Built-In Refrigerators – Handles for Paneled Doors
Sub-Zero, Liebherr, GE Monogram, and other “cabinet depth,” built-in refrigerators are increasingly popular in the high-end market. These refrigerators provide a number of desirable features, such as humidity controlled compartments, specially controlled drawers for fine-tuning the temperature for delicate foods, snack drawers, and independent compressors for the freezer and the refrigerator so that there is no shared air between the two chambers. However, I think the greatest appeal is the fact that these refrigerators are the same depth as the lower kitchen cabinets.

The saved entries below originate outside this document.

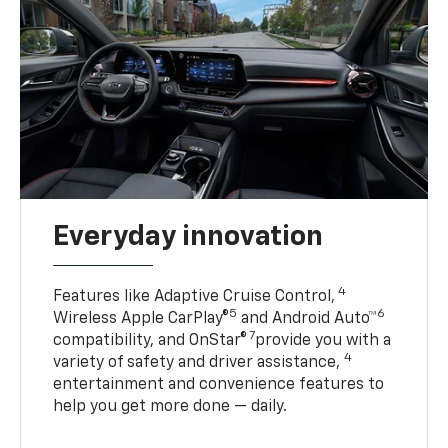
Everyday innovation
4
Features like Adaptive Cruise Control,
5
6
Wireless Apple CarPlay®
and Android Auto™
7
compatibility, and OnStar®
provide you with a
4
variety of safety and driver assistance,
entertainment and convenience features to
help you get more done — daily.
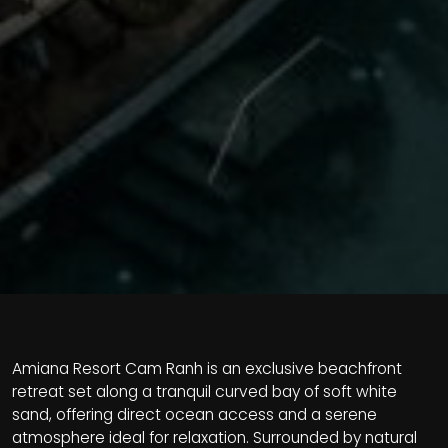
Amiana Resort Cam Ranh is an exclusive beachfront
retreat set along a tranquil curved bay of soft white
sand, offering direct ocean access and a serene
atmosphere ideal for relaxation. Surrounded by natural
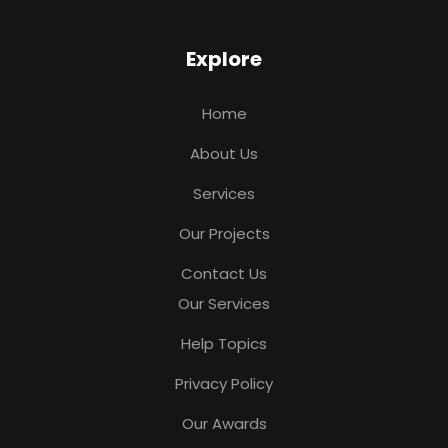
Explore
Home
About Us
Services
Our Projects
Contact Us
Our Services
Help Topics
Privacy Policy
Our Awards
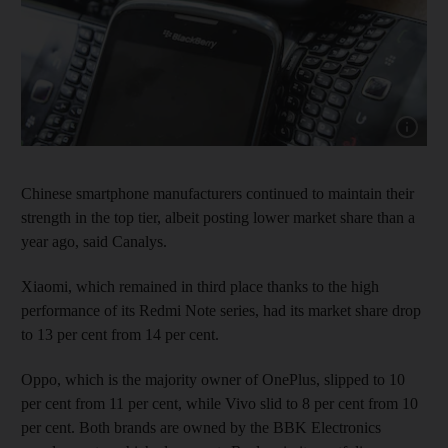
Show capt
Chinese smartphone manufacturers continued to maintain their
strength in the top tier, albeit posting lower market share than a
year ago, said Canalys.
Xiaomi, which remained in third place thanks to the high
performance of its Redmi Note series, had its market share drop
to 13 per cent from 14 per cent.
Oppo, which is the majority owner of OnePlus, slipped to 10
per cent from 11 per cent, while Vivo slid to 8 per cent from 10
per cent. Both brands are owned by the BBK Electronics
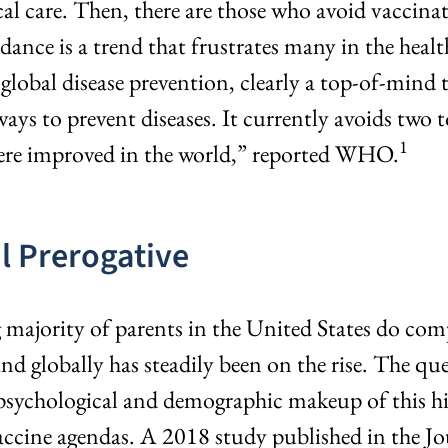
al care. Then, there are those who avoid vaccinat
dance is a trend that frustrates many in the he
 global disease prevention, clearly a top-of-mi
ways to prevent diseases. It currently avoids two 
1
were improved in the world,” reported WHO.
l Prerogative
g majority of parents in the United States do c
nd globally has steadily been on the rise. The qu
ychological and demographic makeup of this high
accine agendas. A 2018 study published in the Jo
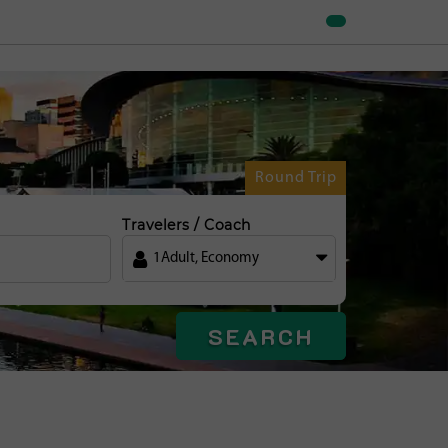
Round Trip
Travelers / Coach
1
Adult
,
Economy
SEARCH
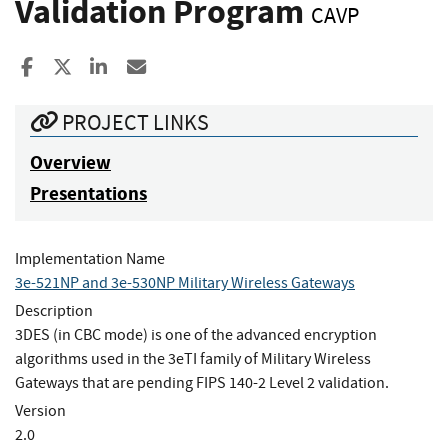
Validation Program
CAVP
Share to Facebook
Share to X
Share to LinkedIn
Share ia Email
PROJECT LINKS
Overview
Presentations
Implementation Name
3e-521NP and 3e-530NP Military Wireless Gateways
Description
3DES (in CBC mode) is one of the advanced encryption
algorithms used in the 3eTI family of Military Wireless
Gateways that are pending FIPS 140-2 Level 2 validation.
Version
2.0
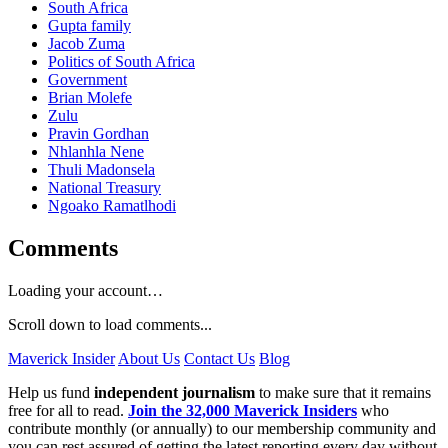
South Africa
Gupta family
Jacob Zuma
Politics of South Africa
Government
Brian Molefe
Zulu
Pravin Gordhan
Nhlanhla Nene
Thuli Madonsela
National Treasury
Ngoako Ramatlhodi
Comments
Loading your account…
Scroll down to load comments...
Maverick Insider
About Us
Contact Us
Blog
Help us fund
independent journalism
to make sure that it remains
free for all to read.
Join the 32,000 Maverick Insiders
who
contribute monthly (or annually) to our membership community and
you can rest assured of getting the latest reporting every day without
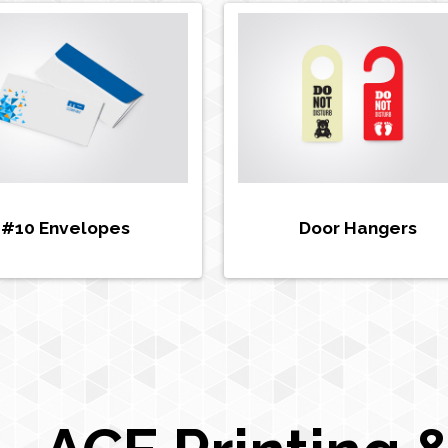
#10 Envelopes
Door Hangers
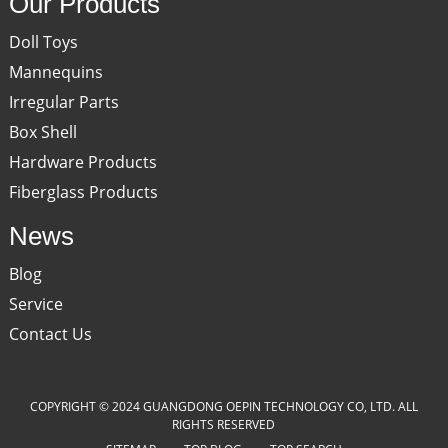
Our Products
Doll Toys
Mannequins
Irregular Parts
Box Shell
Hardware Products
Fiberglass Products
News
Blog
Service
Contact Us
COPYRIGHT © 2024 GUANGDONG OEPIN TECHNOLOGY CO, LTD. ALL
RIGHTS RESERVED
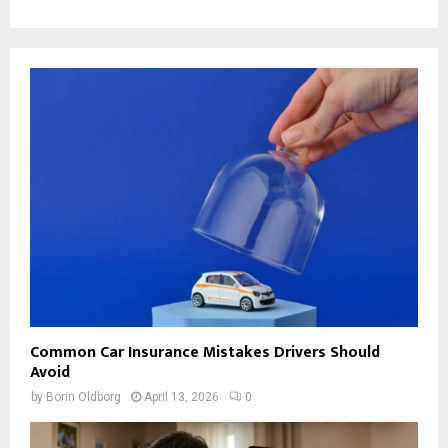
Common Car Insurance Mistakes Drivers Should
Avoid
by
Borin Oldborg
April 13, 2026
0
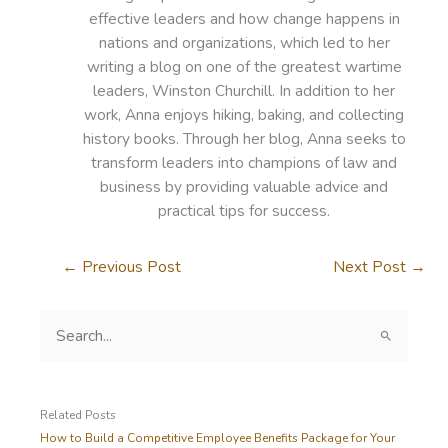
effective leaders and how change happens in
nations and organizations, which led to her
writing a blog on one of the greatest wartime
leaders, Winston Churchill. In addition to her
work, Anna enjoys hiking, baking, and collecting
history books. Through her blog, Anna seeks to
transform leaders into champions of law and
business by providing valuable advice and
practical tips for success.
←
Previous Post
Next Post
→
S
e
a
r
c
Related Posts
h
How to Build a Competitive Employee Benefits Package for Your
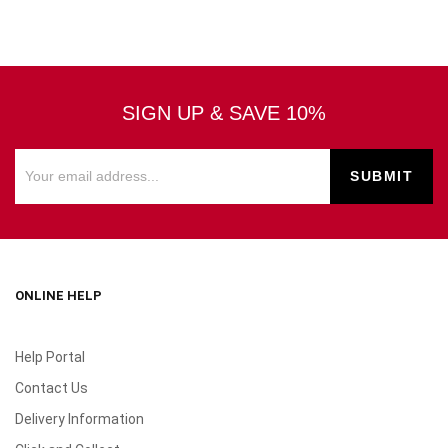
SIGN UP & SAVE 10%
ONLINE HELP
Help Portal
Contact Us
Delivery Information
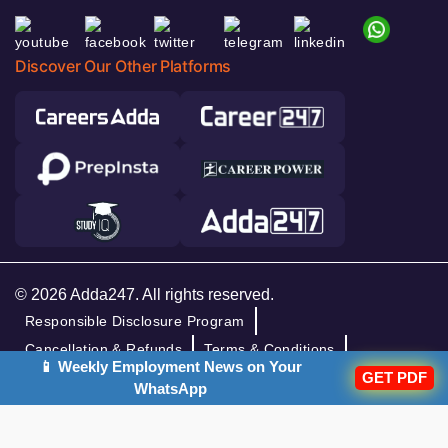
Discover Our Other Platforms
© 2026 Adda247. All rights reserved.
Responsible Disclosure Program
Cancellation & Refunds
Terms & Conditions
📱 Weekly Employment News on Your
Privacy Policy
GET PDF
WhatsApp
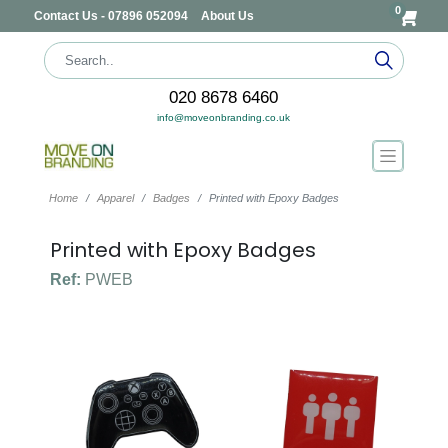
0
Contact Us - 07896 052094
About Us
020 8678 6460
info@moveonbranding.co.uk
Home
Apparel
Badges
Printed with Epoxy Badges
Printed with Epoxy Badges
Ref:
PWEB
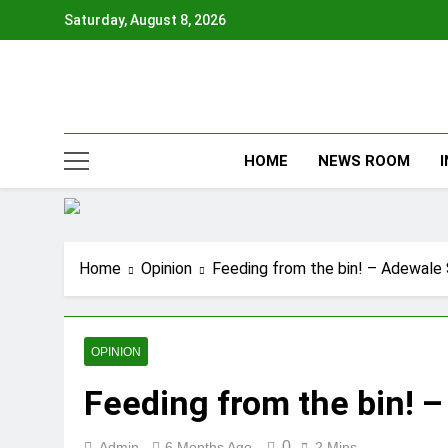
Skip
Saturday, August 8, 2026
to
content
HOME
NEWS ROOM
Home
Opinion
Feeding from the bin! – Adewale
OPINION
Feeding from the bin! 
0
Admin
6 Months Ago
2 Mins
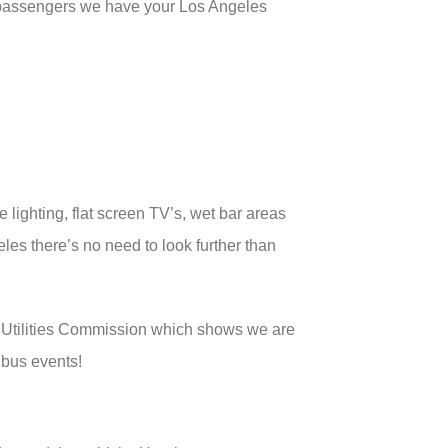
 passengers we have your Los Angeles
 lighting, flat screen TV’s, wet bar areas
les there’s no need to look further than
c Utilities Commission which shows we are
 bus events!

Ordinary refrigerators are six or eight inches deeper than the lower cabinets and countertop causing them to stick out into the room, thus ruining the lines of the kitchen design and just plain getting in the way. A built-in type unit will sit back more, with its doors flush with the other cabinets so they become less obtrusive. Each manufacturer offers several models that have doors you can cover with panels that match your other cabinetry. This is what you see in showplace kitchens.
But there is one little potential pitfall you need to be aware of. The refrigerator manufacturers offer only a limited selection of handles for the doors. Chances are, the style and the finish of these door handles will not match or be compatible with your cabinet door handles. You might not like that look.
The solution is not as simple as merely putting the same cabinet door handles on the refrigerator and freezer as you have on the other cabinets. I’ve seen this done and it ends up looking rather silly. Cabinet door handles are much too small to look like the right thing to be pulling hard on to open the large doors of a refrigerator or freezer.
Here’s what you need to do. Make sure your cabinet handle selection has compatible, but larger, handles for your paneled refrigerator front before you finalize your cabinet door hardware choice. These are more and more available. I guess the hardware manufacturers are recognizing the problem.